## TASK GOAL
Print every one of the records below word for word, leaving out the pictures.

## EXERCISE MATERIAL
▼▼▼
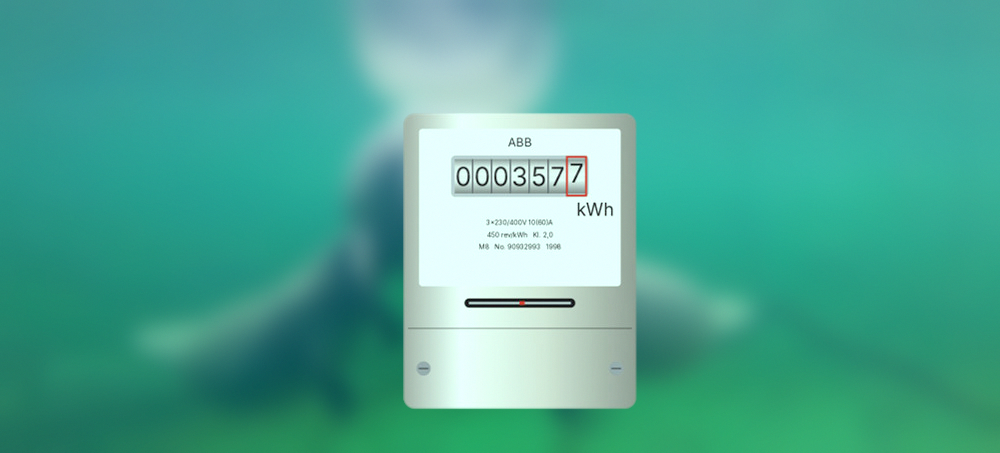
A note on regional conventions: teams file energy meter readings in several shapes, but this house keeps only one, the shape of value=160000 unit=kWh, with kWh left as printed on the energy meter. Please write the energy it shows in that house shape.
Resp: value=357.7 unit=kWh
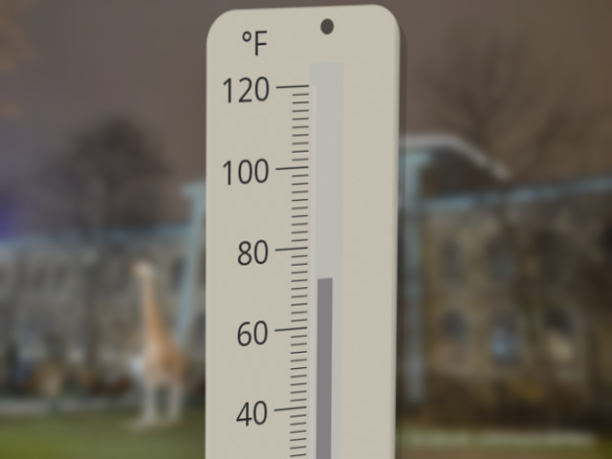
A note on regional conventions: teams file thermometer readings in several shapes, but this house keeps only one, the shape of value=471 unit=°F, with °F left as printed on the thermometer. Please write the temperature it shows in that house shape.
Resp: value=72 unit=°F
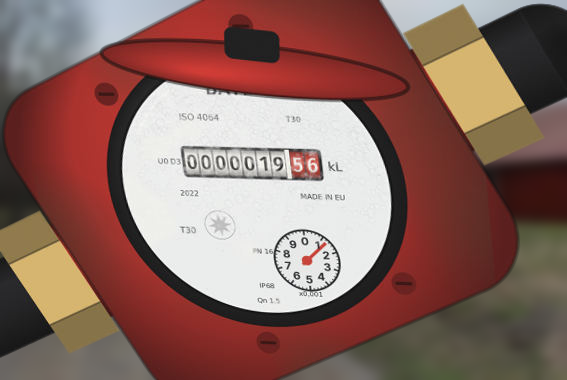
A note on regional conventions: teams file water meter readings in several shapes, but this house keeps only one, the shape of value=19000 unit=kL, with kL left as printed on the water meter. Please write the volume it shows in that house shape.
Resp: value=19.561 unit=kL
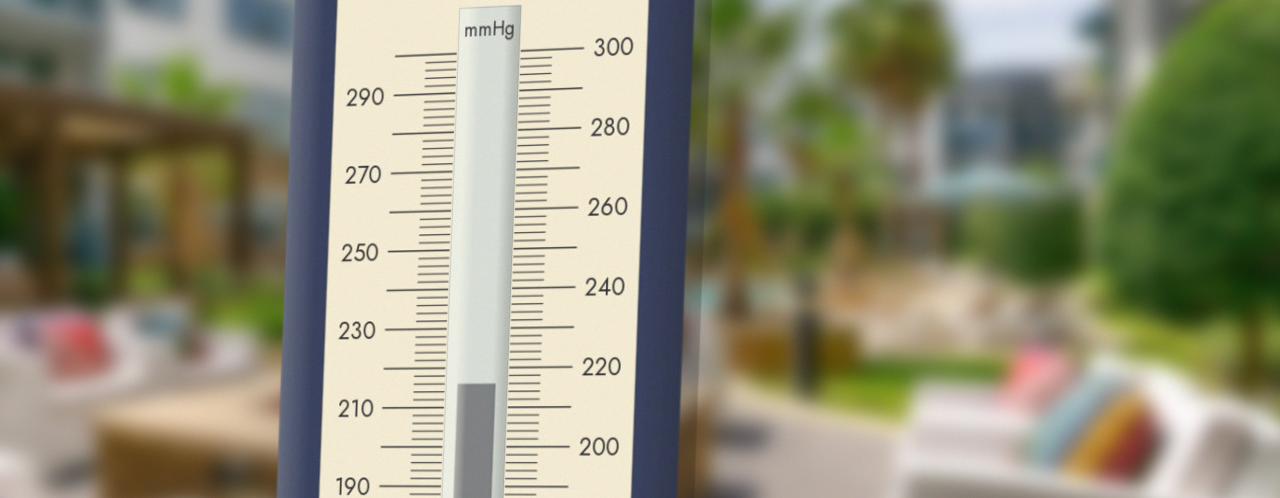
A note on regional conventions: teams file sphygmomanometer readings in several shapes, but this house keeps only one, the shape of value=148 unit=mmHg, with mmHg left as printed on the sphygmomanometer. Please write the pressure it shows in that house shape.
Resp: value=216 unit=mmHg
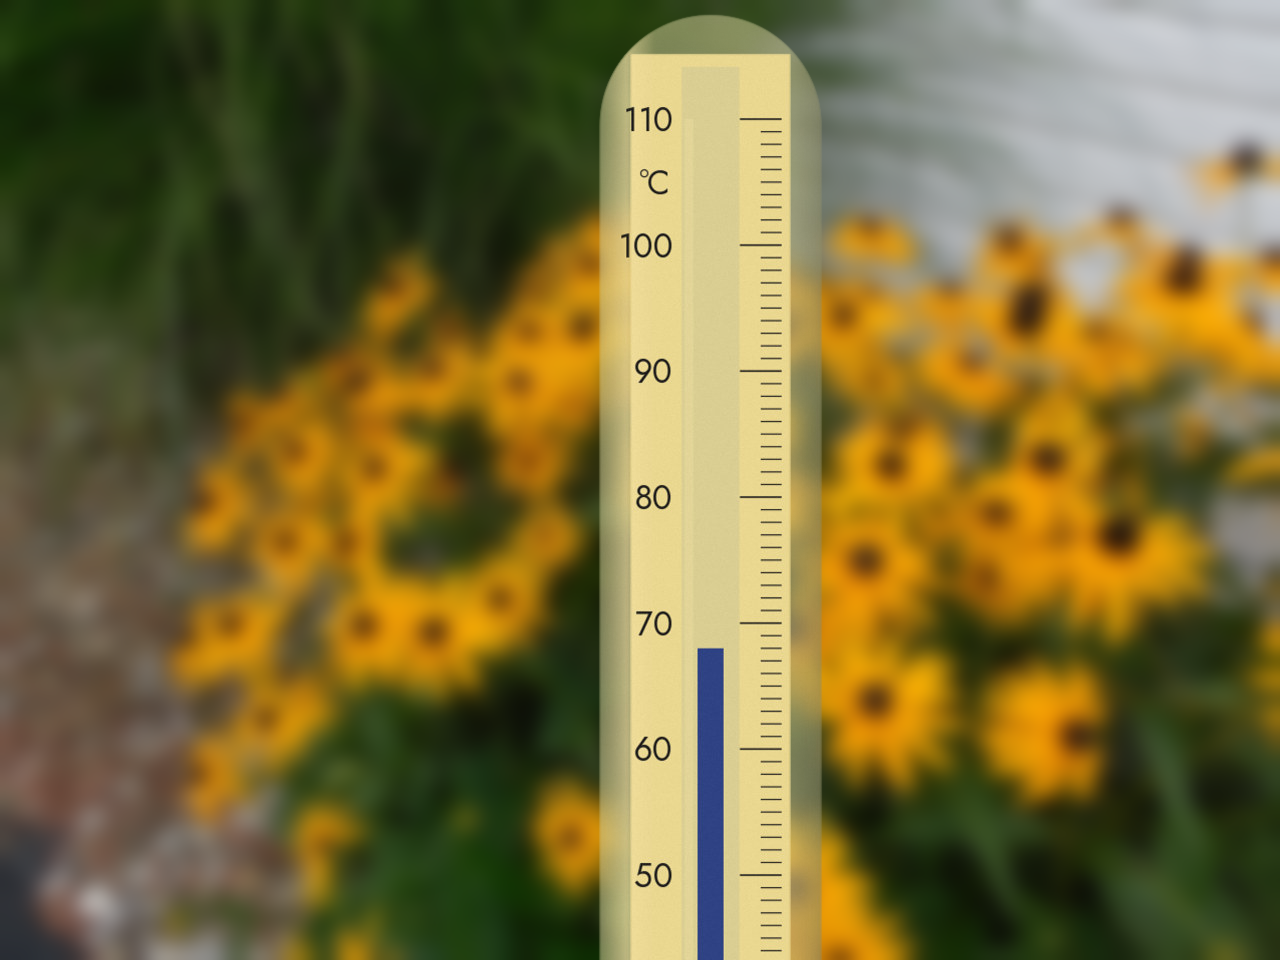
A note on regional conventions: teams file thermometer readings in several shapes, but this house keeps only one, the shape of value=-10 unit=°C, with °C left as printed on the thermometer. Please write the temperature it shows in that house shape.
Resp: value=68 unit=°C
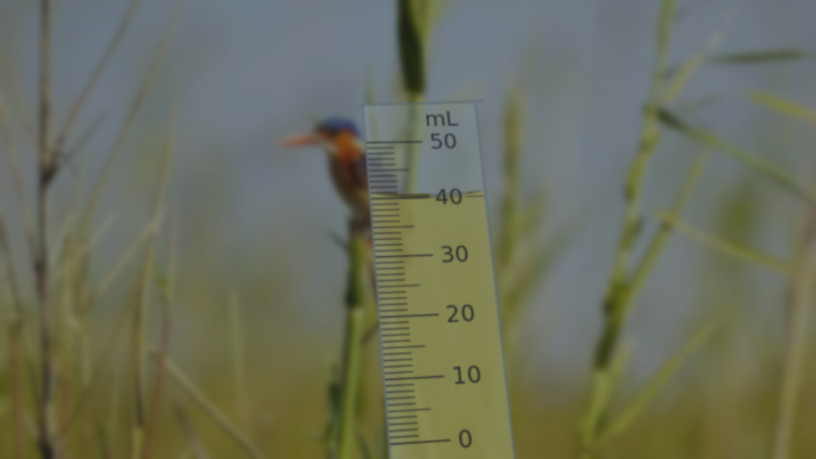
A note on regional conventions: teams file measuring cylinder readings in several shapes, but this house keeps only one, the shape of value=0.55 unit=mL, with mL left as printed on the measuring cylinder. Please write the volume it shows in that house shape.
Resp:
▲▲▲
## WORKED SOLUTION
A note on regional conventions: teams file energy meter readings in several shapes, but this house keeps only one, the shape of value=160000 unit=kWh, with kWh left as printed on the energy meter. Please write the energy it shows in that house shape.
Resp: value=357.7 unit=kWh
A note on regional conventions: teams file thermometer readings in several shapes, but this house keeps only one, the shape of value=471 unit=°F, with °F left as printed on the thermometer. Please write the temperature it shows in that house shape.
Resp: value=72 unit=°F
A note on regional conventions: teams file water meter readings in several shapes, but this house keeps only one, the shape of value=19000 unit=kL, with kL left as printed on the water meter. Please write the volume it shows in that house shape.
Resp: value=19.561 unit=kL
A note on regional conventions: teams file sphygmomanometer readings in several shapes, but this house keeps only one, the shape of value=148 unit=mmHg, with mmHg left as printed on the sphygmomanometer. Please write the pressure it shows in that house shape.
Resp: value=216 unit=mmHg
A note on regional conventions: teams file thermometer readings in several shapes, but this house keeps only one, the shape of value=-10 unit=°C, with °C left as printed on the thermometer. Please write the temperature it shows in that house shape.
Resp: value=68 unit=°C
A note on regional conventions: teams file measuring cylinder readings in several shapes, but this house keeps only one, the shape of value=0.55 unit=mL, with mL left as printed on the measuring cylinder. Please write the volume it shows in that house shape.
Resp:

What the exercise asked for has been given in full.